Collected data:
___

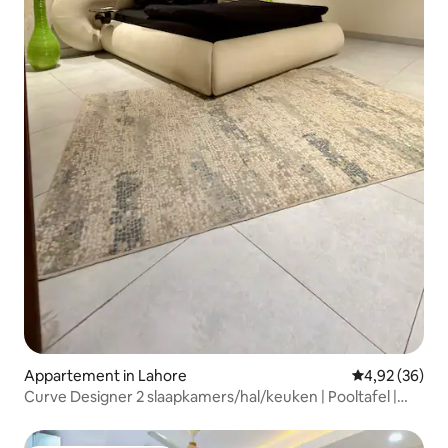
Appartement in Lahore
Gemiddelde be
4,92 (36)
Curve Designer 2 slaapkamers/hal/keuken | Pooltafel |
Gulberg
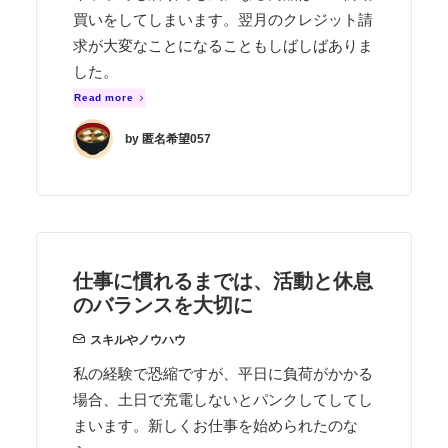
買いをしてしまいます。翌月のクレジット請
求が大変なことになることもしばしばありま
した。
Read more
by 匿名希望057
仕事に慣れるまでは、活動と休息
のバランスを大切に
スキルやノウハウ
私の経験で恐縮ですが、平日に負荷がかかる
場合、土日で充電しないとパンクしてしてし
まいます。新しくお仕事を始められたのな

___

REQUIRED WORK: An exact copy of the records above is wanted, with the pictures omitted.

RESULT OF THIS EXERCISE:
Appartement in Lahore
Gemiddelde be
4,92 (36)
Curve Designer 2 slaapkamers/hal/keuken | Pooltafel |
Gulberg
買いをしてしまいます。翌月のクレジット請
求が大変なことになることもしばしばありま
した。
Read more
by 匿名希望057
仕事に慣れるまでは、活動と休息
のバランスを大切に
スキルやノウハウ
私の経験で恐縮ですが、平日に負荷がかかる
場合、土日で充電しないとパンクしてしてし
まいます。新しくお仕事を始められたのな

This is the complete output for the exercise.